- Born: 18 July 1922 Carsac-Aillac (Dordogne), France
- Died: 12 June 2013 (aged 90) Sarlat-la-Canéda (Dordogne)
- Other name: Marie-Claude
- Occupation: WWII Resistance operative
- Spouse: Édouard Valéry (1924–2010)

= Solange Sanfourche =

French resistance operative

Solange Sanfourche (18 July 1922 – 12 June 2013), alias Marie-Claude, was a French Resistance fighter in Dordogne during World War II.

== Life and work ==
She was born in Carsac-Aillac (Dordogne), France.

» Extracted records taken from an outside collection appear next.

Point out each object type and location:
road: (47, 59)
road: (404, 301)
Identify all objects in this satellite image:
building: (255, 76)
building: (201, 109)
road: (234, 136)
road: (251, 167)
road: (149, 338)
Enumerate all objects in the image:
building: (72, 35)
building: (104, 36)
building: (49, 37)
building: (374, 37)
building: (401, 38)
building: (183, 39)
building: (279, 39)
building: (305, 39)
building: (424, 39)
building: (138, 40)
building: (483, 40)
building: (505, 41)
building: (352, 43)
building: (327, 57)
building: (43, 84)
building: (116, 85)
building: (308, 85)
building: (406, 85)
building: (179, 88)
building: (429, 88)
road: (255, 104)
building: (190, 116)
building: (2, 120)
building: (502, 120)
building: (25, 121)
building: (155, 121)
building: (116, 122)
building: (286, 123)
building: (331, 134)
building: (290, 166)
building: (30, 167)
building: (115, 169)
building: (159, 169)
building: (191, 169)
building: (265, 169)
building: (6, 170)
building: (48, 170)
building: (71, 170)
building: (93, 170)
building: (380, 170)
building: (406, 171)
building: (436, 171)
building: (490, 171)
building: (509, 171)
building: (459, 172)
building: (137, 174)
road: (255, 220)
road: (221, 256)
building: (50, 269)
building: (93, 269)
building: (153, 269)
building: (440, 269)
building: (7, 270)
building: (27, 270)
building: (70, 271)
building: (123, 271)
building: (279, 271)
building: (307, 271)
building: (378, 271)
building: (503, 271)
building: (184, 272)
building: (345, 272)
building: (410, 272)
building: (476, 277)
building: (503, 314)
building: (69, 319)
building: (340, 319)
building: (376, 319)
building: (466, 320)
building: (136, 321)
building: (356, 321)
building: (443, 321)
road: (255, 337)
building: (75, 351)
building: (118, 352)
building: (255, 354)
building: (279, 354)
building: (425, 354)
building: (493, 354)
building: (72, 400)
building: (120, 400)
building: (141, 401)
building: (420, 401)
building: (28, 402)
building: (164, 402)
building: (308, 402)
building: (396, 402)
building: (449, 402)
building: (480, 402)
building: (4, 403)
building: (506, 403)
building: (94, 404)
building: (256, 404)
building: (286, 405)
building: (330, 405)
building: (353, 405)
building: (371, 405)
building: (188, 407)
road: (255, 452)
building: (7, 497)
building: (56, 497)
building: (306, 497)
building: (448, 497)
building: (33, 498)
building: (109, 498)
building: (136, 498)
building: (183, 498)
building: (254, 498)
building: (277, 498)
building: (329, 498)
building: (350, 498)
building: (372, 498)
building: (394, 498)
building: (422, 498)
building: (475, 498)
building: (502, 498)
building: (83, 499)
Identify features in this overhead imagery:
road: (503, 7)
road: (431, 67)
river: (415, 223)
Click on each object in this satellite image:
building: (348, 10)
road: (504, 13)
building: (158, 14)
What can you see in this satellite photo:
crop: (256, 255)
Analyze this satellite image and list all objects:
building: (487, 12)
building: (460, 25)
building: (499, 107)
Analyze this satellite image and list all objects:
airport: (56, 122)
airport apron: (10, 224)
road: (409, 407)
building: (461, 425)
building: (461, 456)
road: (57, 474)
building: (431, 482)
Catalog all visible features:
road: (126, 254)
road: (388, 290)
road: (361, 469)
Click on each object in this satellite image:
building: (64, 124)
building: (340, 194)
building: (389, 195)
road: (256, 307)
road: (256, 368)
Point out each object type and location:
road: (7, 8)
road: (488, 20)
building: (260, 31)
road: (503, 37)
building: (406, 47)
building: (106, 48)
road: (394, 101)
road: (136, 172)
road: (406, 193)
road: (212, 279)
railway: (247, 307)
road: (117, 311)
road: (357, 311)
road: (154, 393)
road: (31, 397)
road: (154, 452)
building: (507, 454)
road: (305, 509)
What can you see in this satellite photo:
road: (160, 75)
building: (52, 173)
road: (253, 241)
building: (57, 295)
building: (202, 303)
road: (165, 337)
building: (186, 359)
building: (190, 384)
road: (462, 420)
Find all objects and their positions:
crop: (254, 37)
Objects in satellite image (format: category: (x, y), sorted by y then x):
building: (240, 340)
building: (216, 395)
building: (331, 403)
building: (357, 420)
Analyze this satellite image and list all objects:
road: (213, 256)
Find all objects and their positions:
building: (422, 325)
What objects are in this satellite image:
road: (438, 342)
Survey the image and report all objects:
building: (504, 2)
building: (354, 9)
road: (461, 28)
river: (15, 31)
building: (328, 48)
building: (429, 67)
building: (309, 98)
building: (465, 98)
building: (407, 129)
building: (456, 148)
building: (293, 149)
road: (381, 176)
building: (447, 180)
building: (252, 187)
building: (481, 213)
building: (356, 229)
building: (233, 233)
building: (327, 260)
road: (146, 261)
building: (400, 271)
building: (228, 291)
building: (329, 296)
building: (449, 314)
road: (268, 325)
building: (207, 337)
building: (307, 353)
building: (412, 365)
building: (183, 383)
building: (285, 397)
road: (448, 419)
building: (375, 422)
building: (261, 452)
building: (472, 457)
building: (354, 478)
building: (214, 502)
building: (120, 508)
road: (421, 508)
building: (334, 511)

In December 1945, Sanfourche married in Périgueux, Édouard Valéry (1924–2010), commissioner of operations in the Dordogne region for the resistance movement during World War II.

Known by the code name Marie-Claude, she worked as a typist, secretary, mail carrier and liaison officer. During the German occupation, the Sanfourche family hid and housed dozens of clandestine freedom fighters in Périgueux who were wanted by the Gestapo Michaël Hambrecht took under his command the unsavory North African phalanx, which would become notorious above all for its countless atrocities and massacres those at Brantôme en Périgord, Mussidan, and Cornille or the militia of the occupied-French government Vichy France, led by marshal Philippe Pétain.

Sanfourche died at 90 on 12 June 2013, in Sarlat-la-Canéda (Dordogne).